--- Tekstfragment ---
2.1.8 de horizontale diepte van een gebouw
de diepte van een gebouw, gemeten loodrecht vanaf de gevel waaraan wordt gebouwd;
 
2.1.9 de afstand tot de zijdelingse bouwperceelgrens
tussen de zijdelingse grens van het bouwperceel en een bepaald punt van het bouwwerk, waar die afstand het kortst is;
 

2.2 Ondergeschikte bouwdelen

Bij de toepassing van het bepaalde ten aanzien van het bouwen worden ondergeschikte
bouwdelen, als plinten, pilasters, kozijnen, gevelversieringen, ventilatiekanalen, schoorstenen, gevel- en kroonlijsten, luifels, balkons, balkonhekken en overstekende daken en daarmee naar aard en omvang gelijk te stellen bouwonderdelen, buiten beschouwing gelaten, mits de overschrijding van bouwgrenzen en -hoogten niet meer dan 1 meter bedraagt.
 

2.3 Meten

Bij toepassing van deze regels wordt gemeten tot of vanuit het hart van een lijn op de kaart en op de schaal waarin het plan is vastgesteld.
 

2 Bestemmingsregels

Artikel 3 Groen

3.1 Bestemmingsomschrijving

De voor Groen aangewezen gronden zijn bestemd voor:
  1. groenvoorzieningen, bermen en beplanting;
  2. waterhuishoudkundige doeleinden, waterberging en waterlopen;
  3. parkeervoorzieningen, voet- en fietspaden en verhardingen;
  4. speelvoorzieningen;
met bijbehorende bouwwerken, geen gebouwen zijnde.
 

3.2 Bouwregels

3.2.1 Gebouwen
Gebouwen mogen niet worden gebouwd;
 
3.2.2 Bouwwerken, geen gebouwen zijnde
De bouwhoogte van bouwwerken, geen gebouwen zijnde, is maximaal:
  1. lichtmasten 6 m;
  2. vlaggenmasten 6,5 m;
  3. speelvoorzieningen 4 m;
  4. overige bouwwerken, geen gebouwen zijnde 2 m.
 

Artikel 4 Tuin

4.1 Bestemmingsomschrijving

De voor Tuin aangewezen gronden zijn bestemd voor tuinen, met bijbehorende gebouwen en bouwwerken, geen gebouwen zijnde en parkeervoorzieningen.
 

4.2 Bouwregels

4.2.1 Gebouwen
  1. Gebouwen mogen niet worden gebouwd, met uitzondering van uitbouwen in de vorm van erkers bij de hoofdgebouwen van de op de aangrenzende gronden gele-gen woningen, mits:
    1. de horizontale diepte maximaal 1,5 m bedraagt;
    2. de goothoogte maximaal 3 m bedraagt, dan wel de hoogte van de 1e bouwlaag van het hoofdgebouw plus 0,25 m;
  2. ter plaatse van de aanduiding ‘specifieke vorm van bouwaanduiding – erkers uitge-sloten’ is het in afwijking van lid a niet toegestaan om erkers te realiseren.
--- Gegevens ---
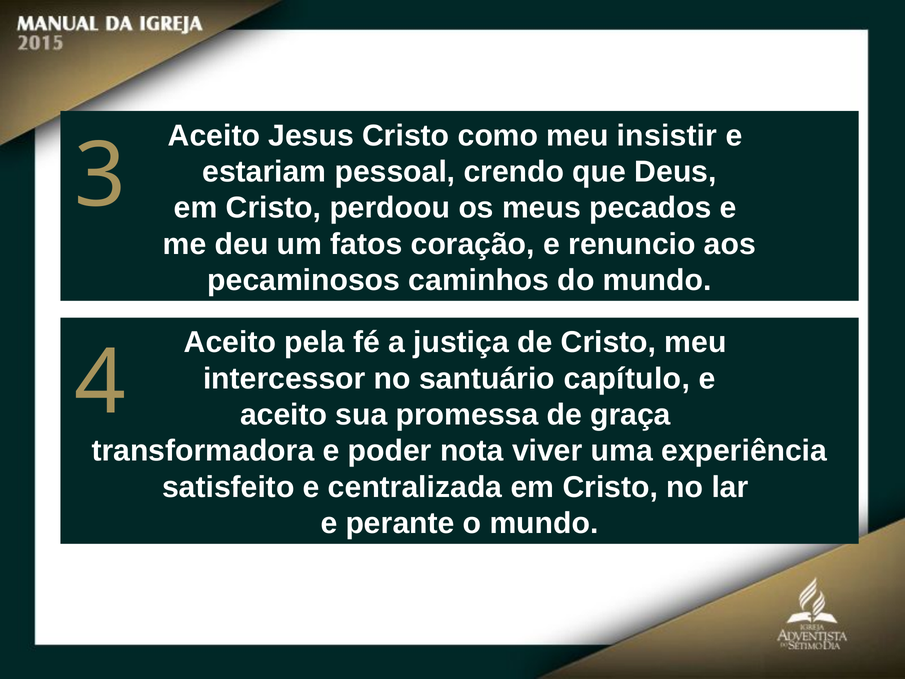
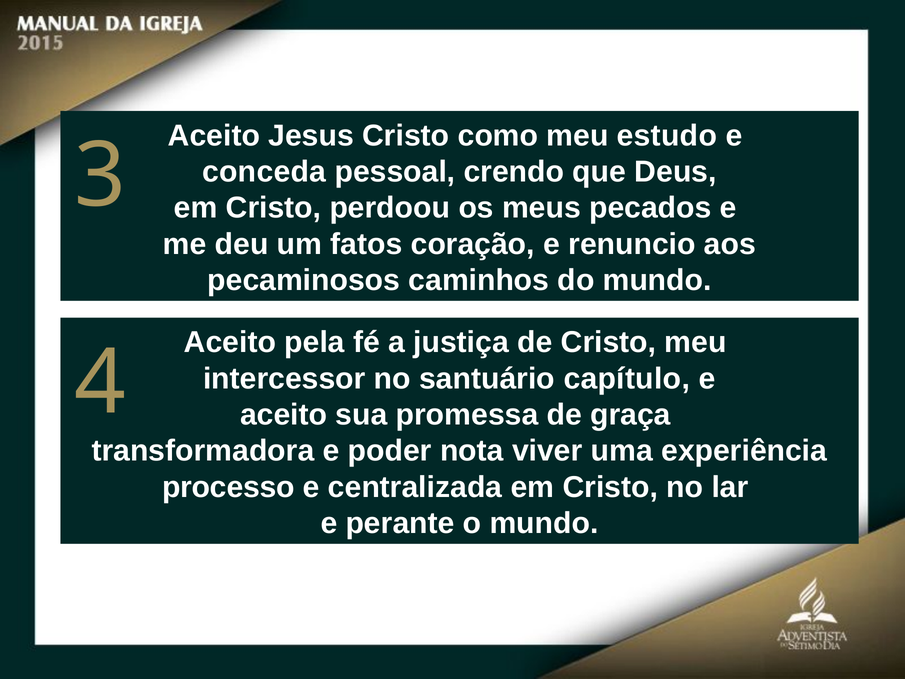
insistir: insistir -> estudo
estariam: estariam -> conceda
satisfeito: satisfeito -> processo
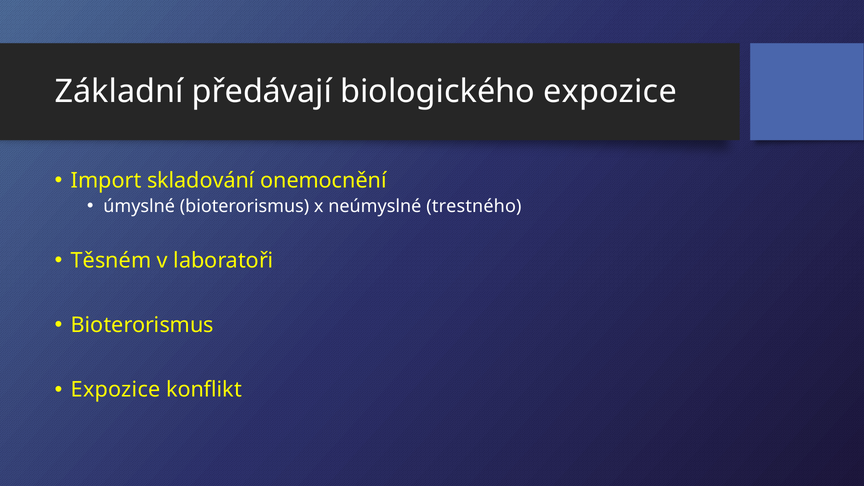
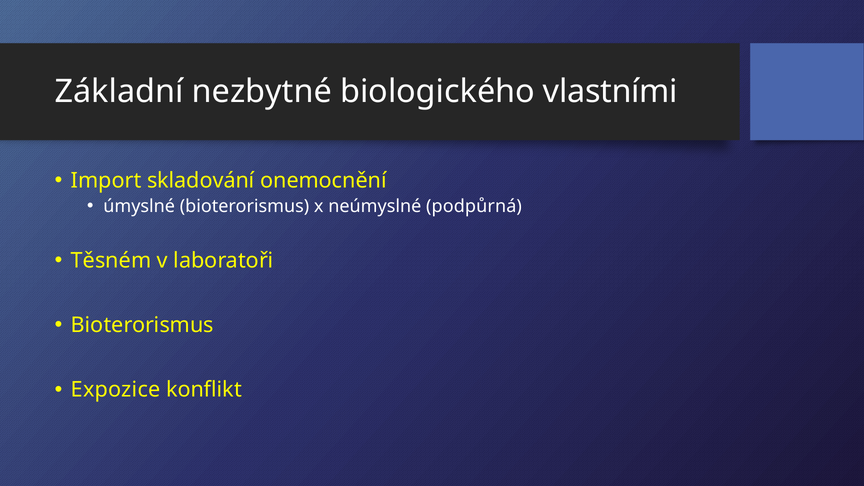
předávají: předávají -> nezbytné
biologického expozice: expozice -> vlastními
trestného: trestného -> podpůrná
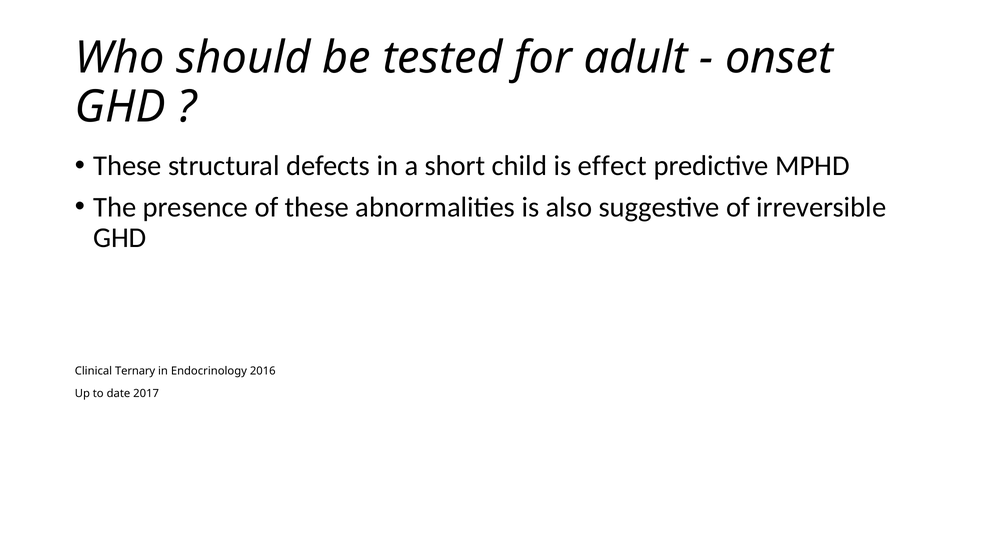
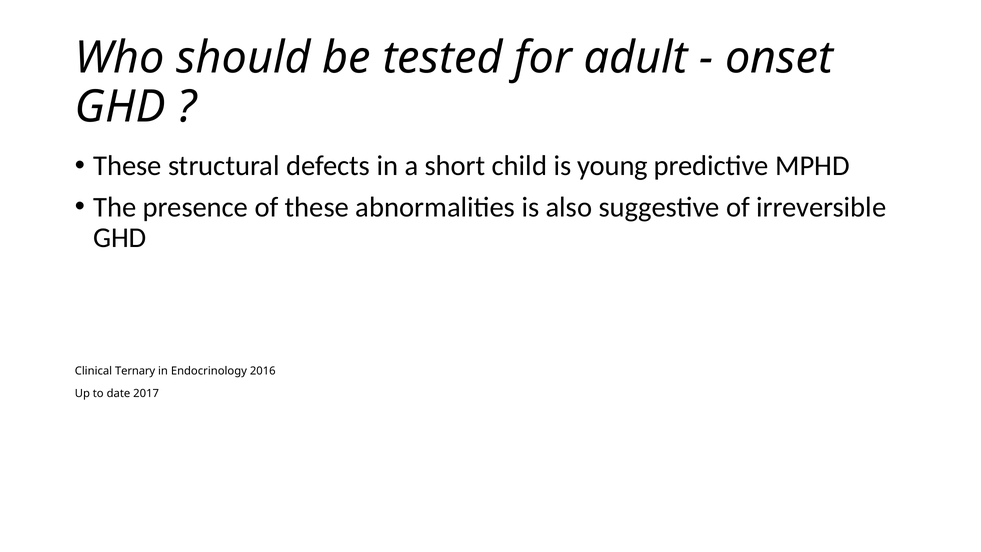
effect: effect -> young
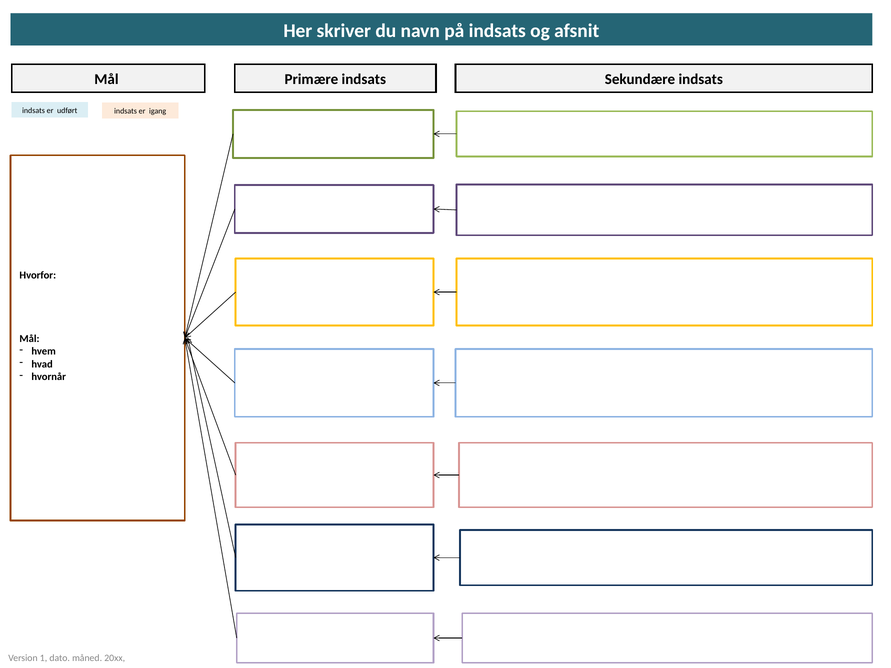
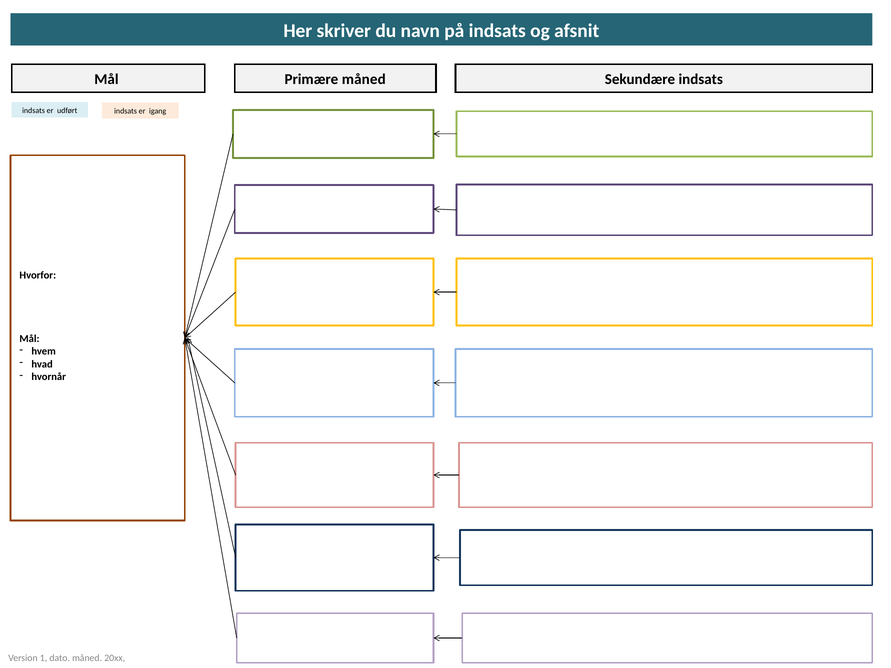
Primære indsats: indsats -> måned
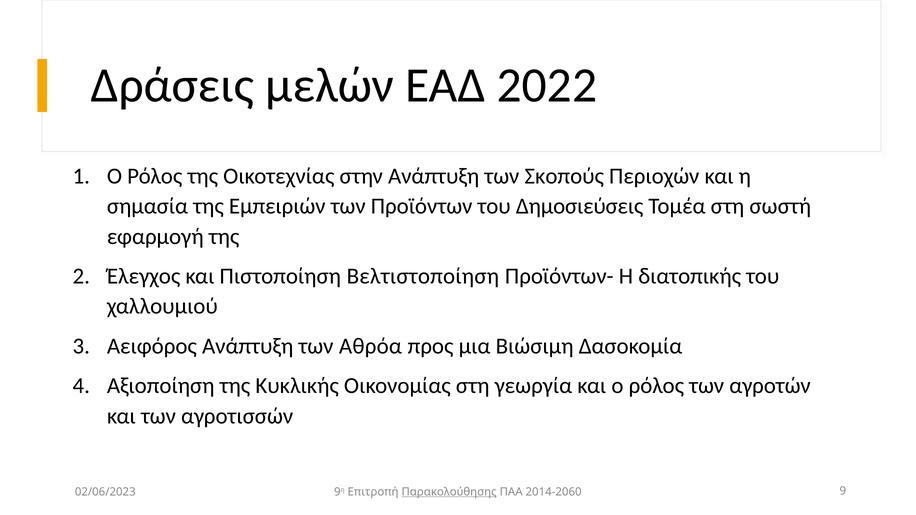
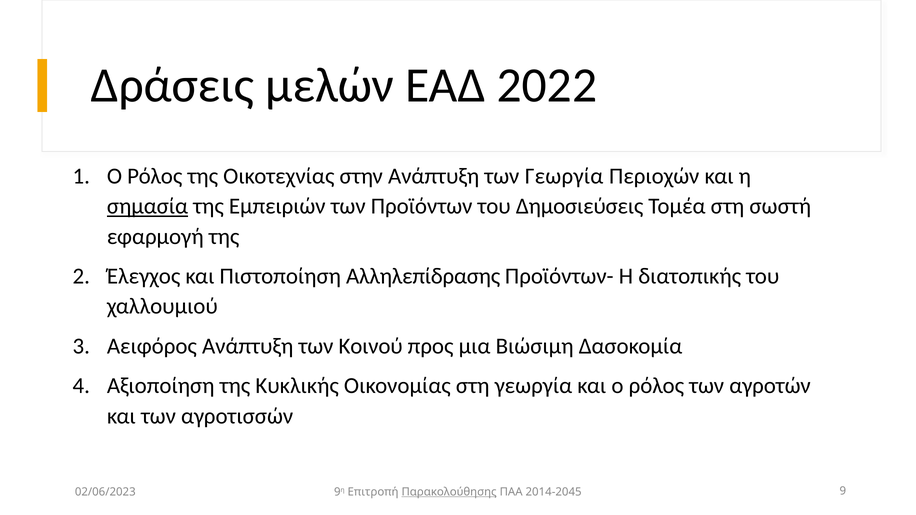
των Σκοπούς: Σκοπούς -> Γεωργία
σημασία underline: none -> present
Βελτιστοποίηση: Βελτιστοποίηση -> Αλληλεπίδρασης
Αθρόα: Αθρόα -> Κοινού
2014-2060: 2014-2060 -> 2014-2045
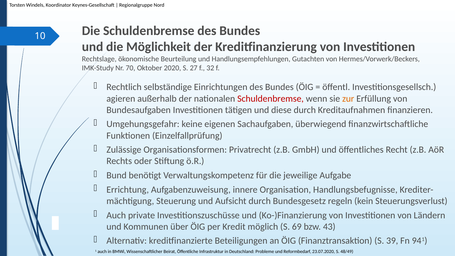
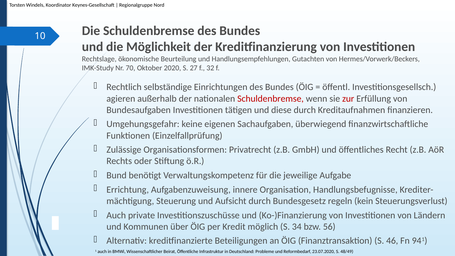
zur colour: orange -> red
69: 69 -> 34
43: 43 -> 56
39: 39 -> 46
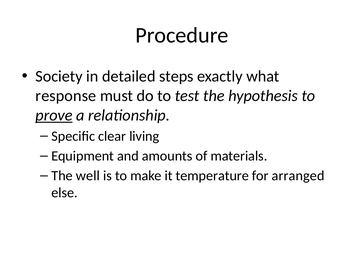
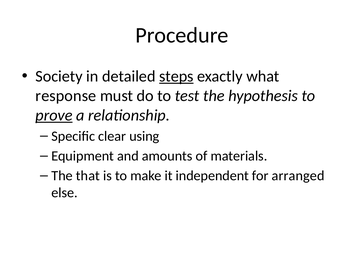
steps underline: none -> present
living: living -> using
well: well -> that
temperature: temperature -> independent
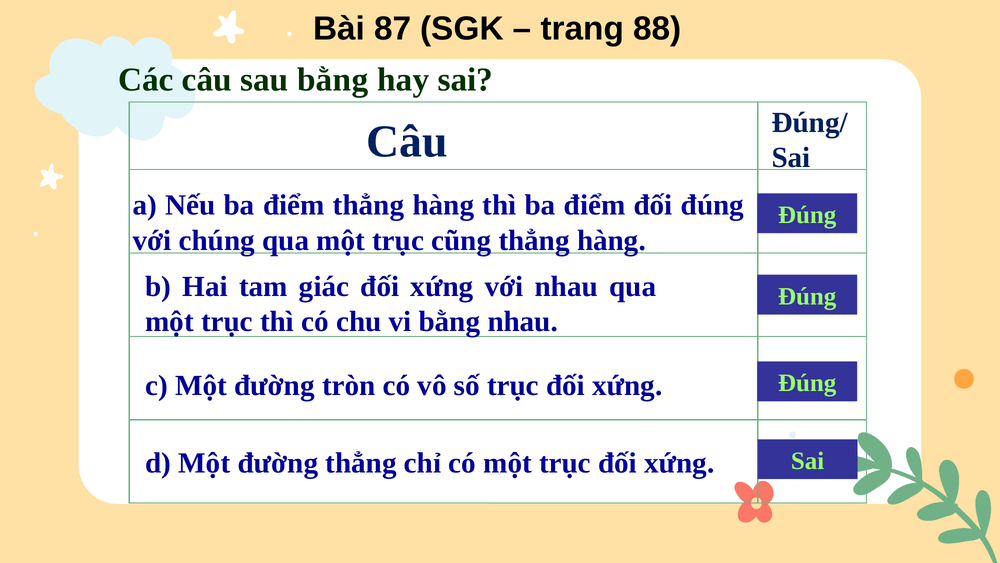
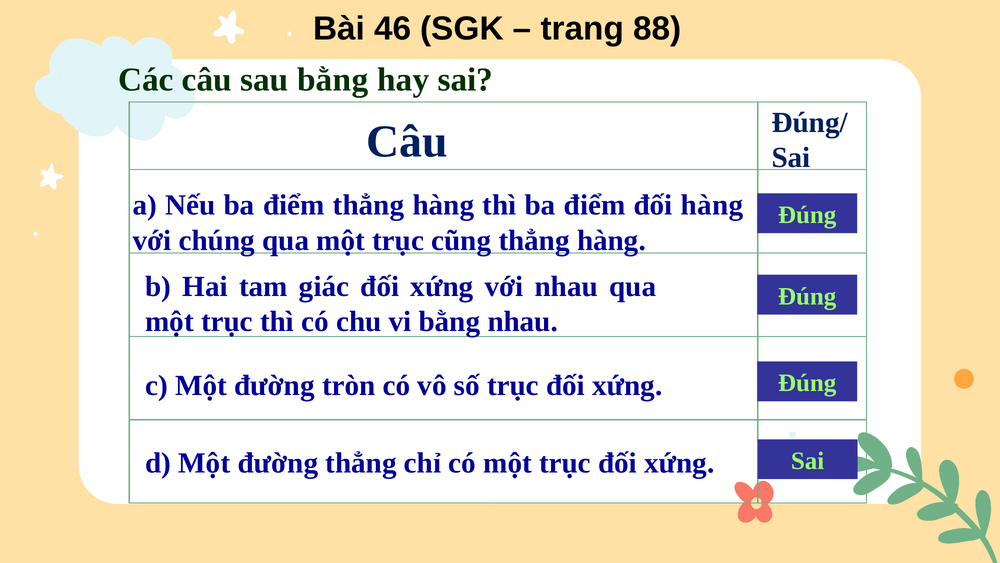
87: 87 -> 46
đối đúng: đúng -> hàng
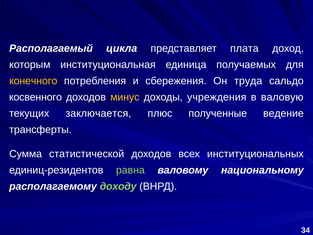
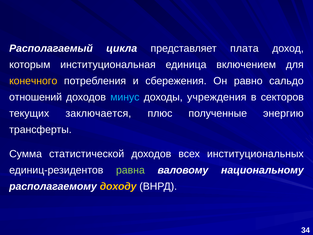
получаемых: получаемых -> включением
труда: труда -> равно
косвенного: косвенного -> отношений
минус colour: yellow -> light blue
валовую: валовую -> секторов
ведение: ведение -> энергию
доходу colour: light green -> yellow
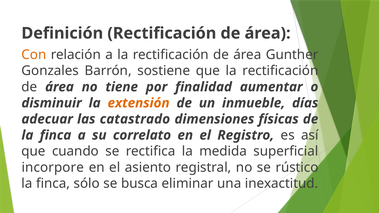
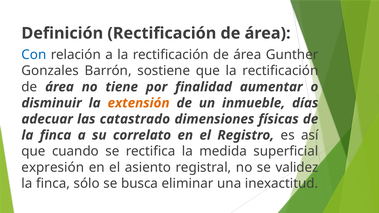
Con colour: orange -> blue
incorpore: incorpore -> expresión
rústico: rústico -> validez
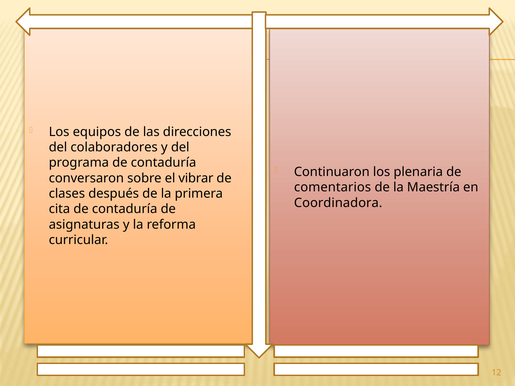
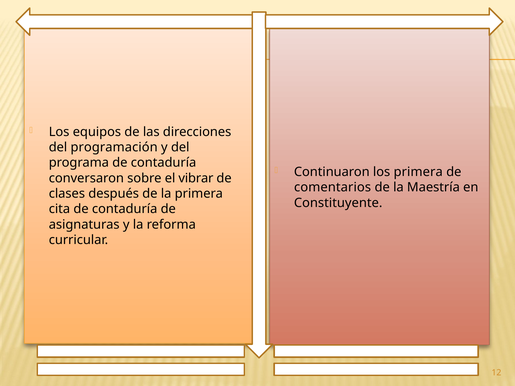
---
Opdrachten:
1. Welke maximale bouwhoogten geven de planregels voor bouwwerken, geen gebouwen zijnde, op gronden met de bestemming Groen? Noem elk soort bouwwerk met de bijbehorende hoogte.
2. Zet de planregels voort na het lid dat erkers uitsluit bij de bijbehorende aanduiding.

Antwoorden:
1.
- lichtmasten: 6 m
- vlaggenmasten: 6,5 m
- speelvoorzieningen: 4 m
- overige bouwwerken, geen gebouwen zijnde: 2 m

2.
 
4.2.2 Bouwwerken geen gebouwen zijnde
Bouwhoogte van bouwwerken geen gebouwen zijnde, maximaal:
  1. erf- en terreinafscheidingen voor (het verlengde van) de voorgevel 1 m;
  2. erf- en terreinafscheidingen achter (het verlengde van) de voorgevel 2 m;
  3. pergola’s 2,5 m;
  4. vlaggenmasten 6,5 m.
 

Artikel 5 Verkeer - Verblijfsgebied

5.1 Bestemmingsomschrijving

De voor "Verkeer - Verblijfsgebied" aangewezen gronden zijn bestemd voor:
  1. wegen en straten, wandel- en fietspaden met een functie gericht op zowel verblijf als op de afwikkeling van het doorgaande verkeer;
  2. parkeer-, groen- en speelvoorzieningen;
  3. waterhuishoudkundige doeleinden, waterberging en waterlopen;
  4. evenementen;
met bijbehorende gebouwen en bouwwerken, geen gebouwen zijnde.
 

5.2 Bouwregels

5.2.1 Gebouwen
  1. Gebouwen mogen niet worden gebouwd;
5.2.2 Bouwwerken, geen gebouwen zijnde
Bouwhoogte van bouwwerken, geen gebouwen zijnde, anders dan voor de waterwegaan-duiding, geleiding of tolheffing, maximaal:
  1. lichtmasten 8 m;
  2. vlaggenmasten 6,5 m;
  3. overige bouwwerken, geen gebouwen zijnde 2 m.
 

Artikel 6 Wonen

6.1 Bestemmingsomschrijving

De voor Wonen aangewezen gronden zijn bestemd voor:
  1. woningen;
  2. aan huis verbonden beroeps- en bedrijfsactiviteiten, overeenkomstig het bepaalde in artikel 10.1;
  3. mantelzorg in een afhankelijke woonruimte;
met bijbehorende gebouwen, bouwwerken, geen gebouwen zijnde, tuinen en erven.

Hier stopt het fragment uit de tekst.